Outage: Faulty UPS at data centre housing London Internet Exchange causes grief for ISPs and telcos alike
Some of the providers have staggered back to feet
Updated One of the UK's larger data centres has suffered a major service outage affecting customers across the hosting, cloud, and telecommunications sectors.
The incident was caused by a faulty UPS system followed by a fire alarm (there was no fire) that powered down Equinix's LD8 data centre, a low latency hub that was formerly the Telecity Harbour Exchange. Located on London's Isle of Dogs, the facility caters to hundreds of clients and is positioned close to the city's financial institutions.
Equinix told The Register: "Today at 4.40am, Equinix IBX LD8, in the Docklands, London, UK, experienced a power outage. This has impacted customers who are based there. The outage may have also affected customers' network services. Equinix engineers have diagnosed the root cause of the issue as a faulty UPS (uninterrupted power supply) system and we are working with our customers to minimise the impact. We regret any inconvenience this has caused."
If you're the unlucky engineer who gets the call from the customer, the supplier is being more flexible about letting people head down to the DC (contact it first), though your usual Docklands cappuccino haunt will likely be closed, so bring a thermos (and a mask).
"Due to this incident we are allowing customers more flexible access to LD8 working within our COVID-19 restrictions including mandatory temperature checks and wearing face coverings. The safety of our employees and our customers is our highest priority."
The facility is one of the DCs that houses the London Internet Exchange (LINX), one of the world's largest with hundreds of members – including ISPs such as BT, Sky, and Virgin Media, as well as smaller outfits and content providers. These internet providers were said to be potentially affected by the breakdown, so if your connectivity has died, this may be why.
"My first alert was at 7:30am and it's still ongoing," said one reader of the LD8 outage.
UK ISP M12 Solutions, which also owns premium ultra-fast business internet brand GigaNet, speculated earlier today on its status page: "Due to the scale of this outage, and the carriers & suppliers affected... there could be knock-on impacts around the carrier ecosystem/networks.
"For instance, we are seeing some carriers report their racks in LD8 are being powered back up, and when this happens there could be increased routing table changes on their network devices that could cause our circuits to be affected that traverse their network.
"The London Internet Exchange (LINX), are currently reporting that 150 of their members are affected by this outage, to provide the sense of scale of this outage."
The status page of Exponential-e, another affected internet supplier, said: "This incident is being treated as a Major Incident both at Equinix and at Exponential-e. We have prepared for all hands on deck for when power is restored to carry out an extensive range of tests to ensure service has restored."
Worried customers took to Twitter to voice their concerns.

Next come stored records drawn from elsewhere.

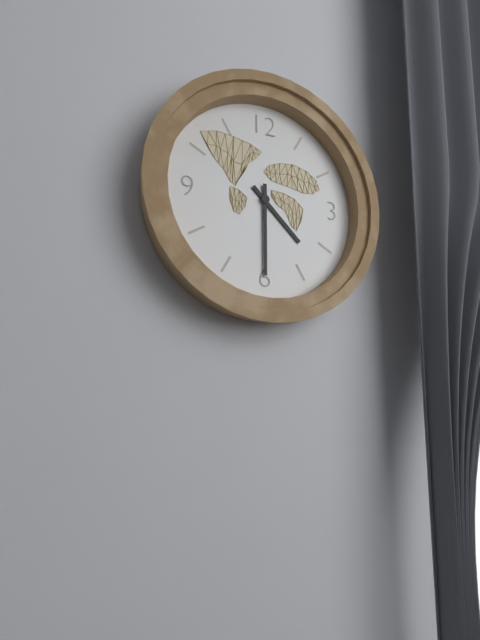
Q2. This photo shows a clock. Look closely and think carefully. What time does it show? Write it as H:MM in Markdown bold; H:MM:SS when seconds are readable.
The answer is **4:30**
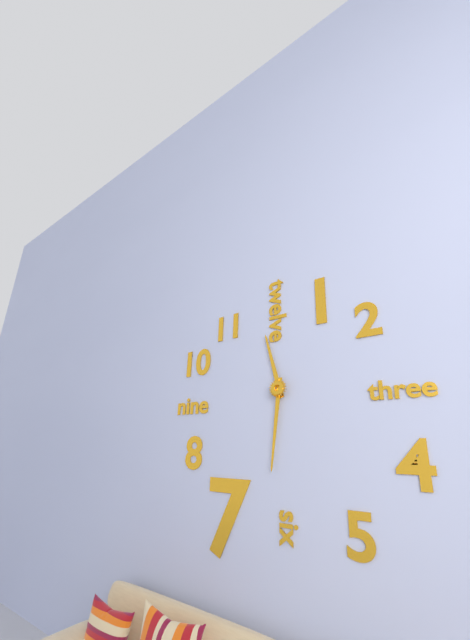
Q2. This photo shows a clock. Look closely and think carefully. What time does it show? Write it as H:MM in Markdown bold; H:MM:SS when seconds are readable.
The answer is **11:31**
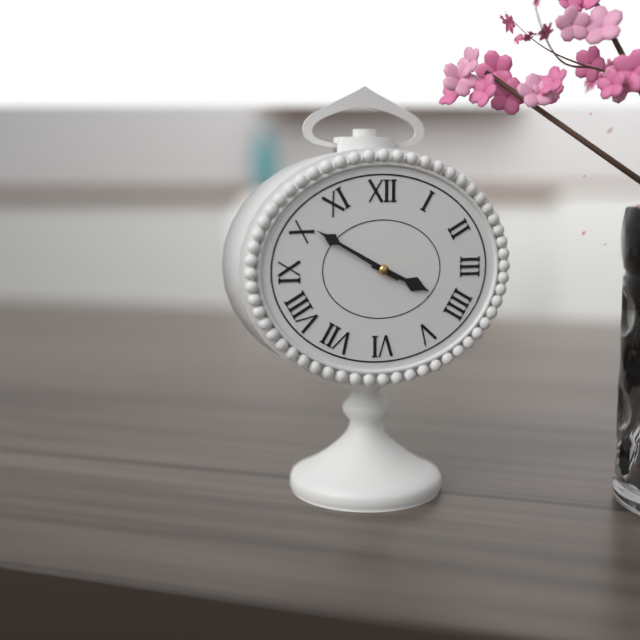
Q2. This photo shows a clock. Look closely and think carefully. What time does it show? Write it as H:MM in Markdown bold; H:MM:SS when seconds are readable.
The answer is **3:50**
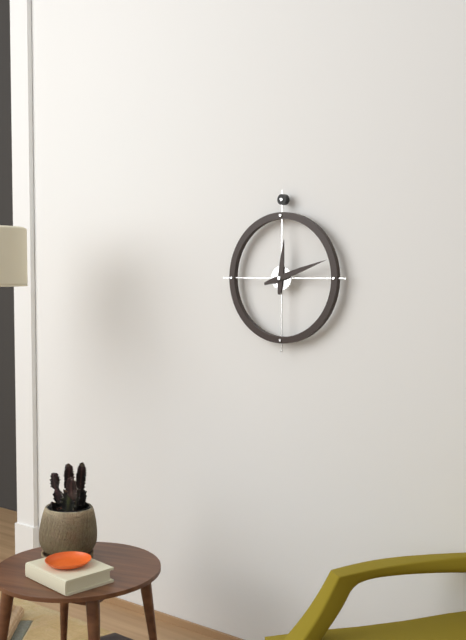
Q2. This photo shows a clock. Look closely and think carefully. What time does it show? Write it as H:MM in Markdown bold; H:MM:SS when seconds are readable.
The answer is **12:12**
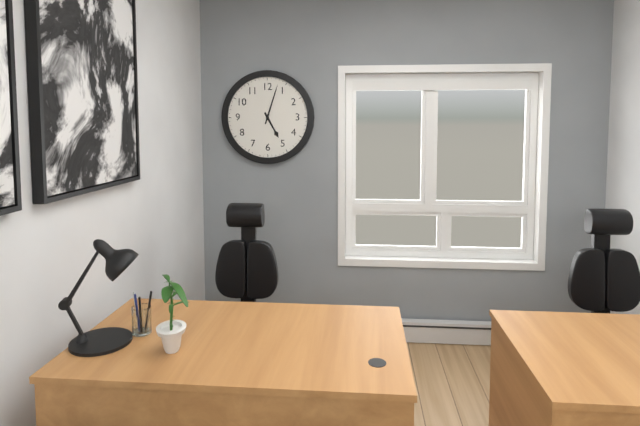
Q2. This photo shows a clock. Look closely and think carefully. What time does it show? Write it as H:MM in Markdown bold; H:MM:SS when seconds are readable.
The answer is **5:03**
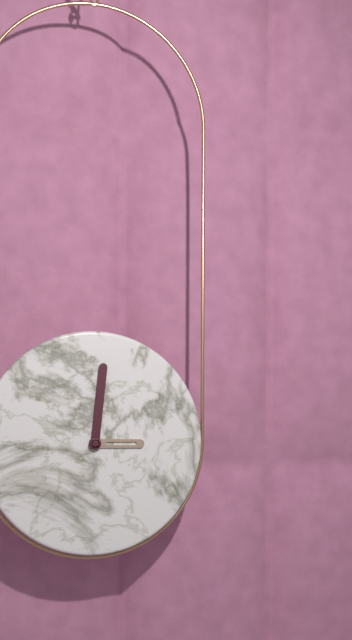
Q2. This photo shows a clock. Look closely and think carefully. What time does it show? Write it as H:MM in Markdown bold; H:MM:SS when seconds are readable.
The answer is **3:01**
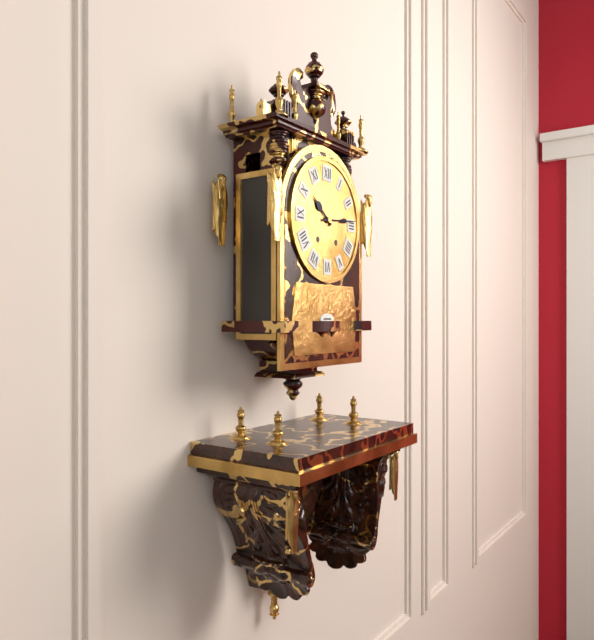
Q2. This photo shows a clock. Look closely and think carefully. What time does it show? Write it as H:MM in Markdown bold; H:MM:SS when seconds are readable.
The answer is **10:14**
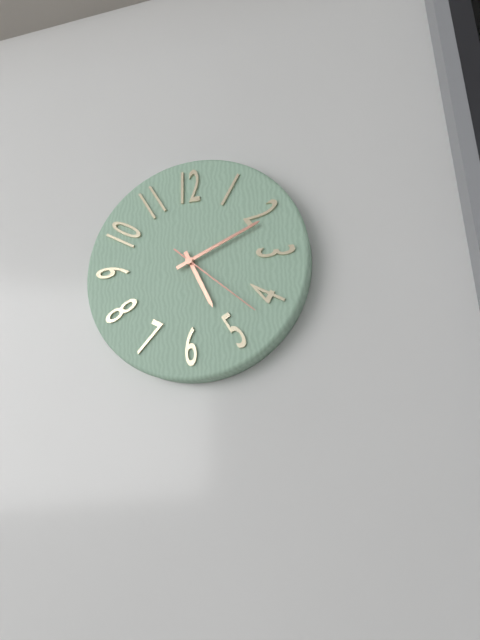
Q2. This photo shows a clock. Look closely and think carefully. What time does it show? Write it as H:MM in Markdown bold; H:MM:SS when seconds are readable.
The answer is **5:11:22**
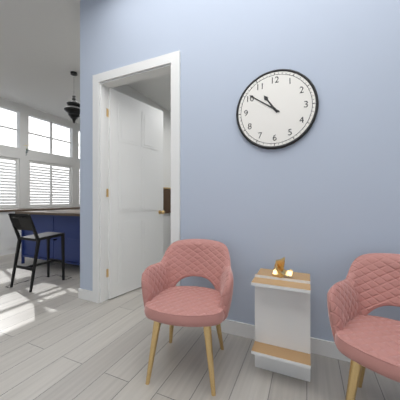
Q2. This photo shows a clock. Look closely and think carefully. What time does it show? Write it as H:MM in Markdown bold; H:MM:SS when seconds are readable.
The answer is **10:51**
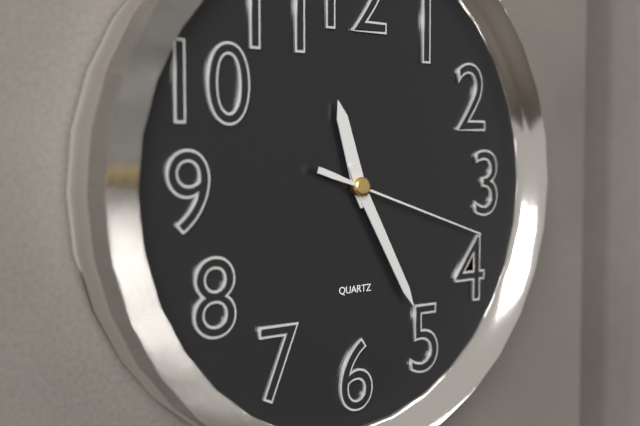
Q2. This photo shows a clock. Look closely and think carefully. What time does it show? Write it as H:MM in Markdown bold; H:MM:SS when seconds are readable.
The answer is **11:25:18**
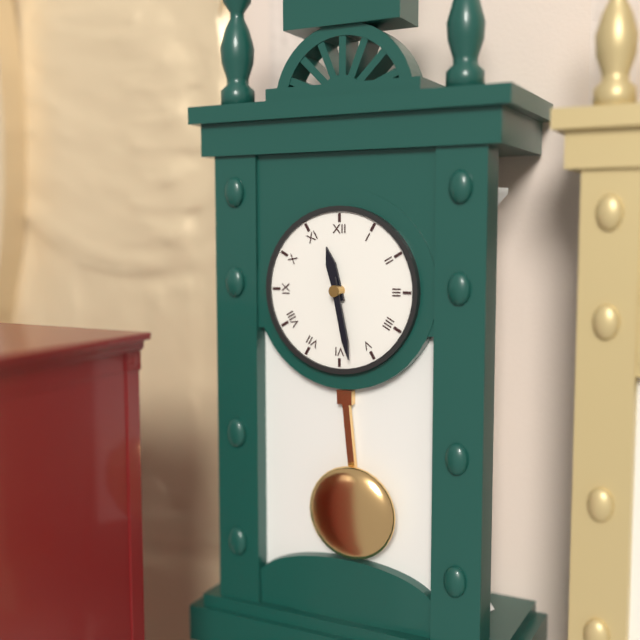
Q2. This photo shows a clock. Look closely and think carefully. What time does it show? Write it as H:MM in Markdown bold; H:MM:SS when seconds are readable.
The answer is **11:28**
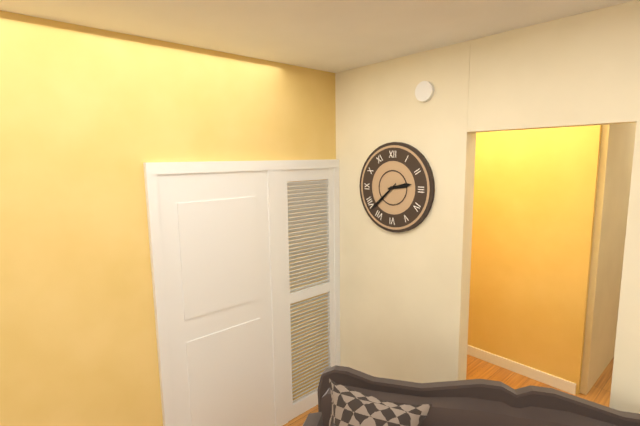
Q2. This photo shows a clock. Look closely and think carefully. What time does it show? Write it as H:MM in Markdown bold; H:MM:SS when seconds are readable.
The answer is **2:38**
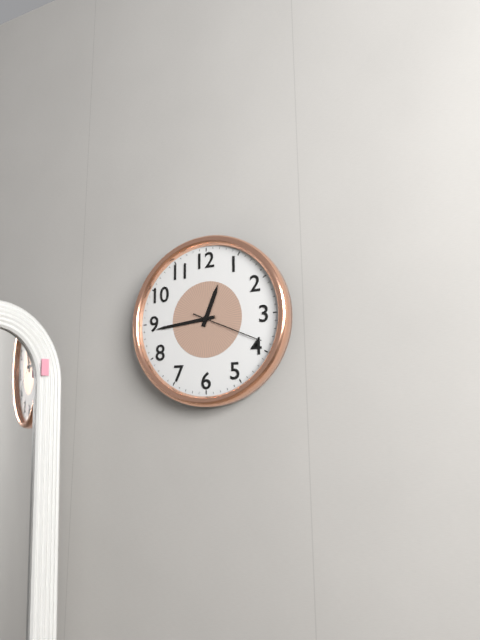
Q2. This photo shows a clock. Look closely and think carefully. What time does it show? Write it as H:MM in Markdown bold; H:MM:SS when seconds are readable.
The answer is **12:44:19**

Completely unacceptable situation ongoing in @EquinixUK #LD8 (HEX 8/9) right now. Reports of a fire alarm, but this triggered the loss of both our A+B diverse power feeds to our main rack since 04:24. Lack of communication is abysmal. @Equinix need to sort the basics out.— Matthew Skipsey (@matthewskipsey) August 18, 2020
In accordance with safety procedures, all systems within the vicinity of the fault – from levels one to four – were powered down.
A reader told us they had received an update stating that IBX had been "evacuated" and that the "fire alarm was triggered by the failure of output static switch from Galaxy UPS system supporting levels 1, 2, 3, 4 in building 8/9 at LD8".
The update added: "This has resulted in a loss of power for multiple customers and IBX [Equinix International Business Exchange] Engineers are working to resolve the issue."
Meanwhile, users on DownDetector are reporting outages at BT. The incumbent UK telco is thought to host an exchange in the DC, but so far has not been responding to requests for comment.
The Register spoke to an Exponential-e staffer, who confirmed the facility wasn't on fire and said their customer support lines were being flooded by desperate customers eager to get their kit back up and running.
There is currently no known time frame for when operations will return to normal. Have you been affected? Drop us an email.
This reminds us of the time in July 2016 when the Telecity data centre suffered a "brief outage" that knocked 10 per cent of BT internet subscribers offline in the UK as well as a number of other providers. ®
Updated at 17:07 UK time on 18/08/20 to add
BT has been in touch to say: "A small number of BT’s Enterprise and Global customers experienced an interruption to their Ethernet services between 04:28 and 08:03 this morning due to a data centre provider’s power failure at their site. Services were restored to the affected BT customers by 8:03 this morning, before the start of standard business hours."
Updated at 17:30 on 18/08/20 to add
Giganet and M12, whose team The Reg has to commend for giving some wonderfully descriptive updates to its users during the day, updated its status page a few minutes ago, noting:
"We continue to observe good network availability since our LD8 core router has been connected to a temporary power feed from our adjacent rack (that was unaffected by today’s issue)."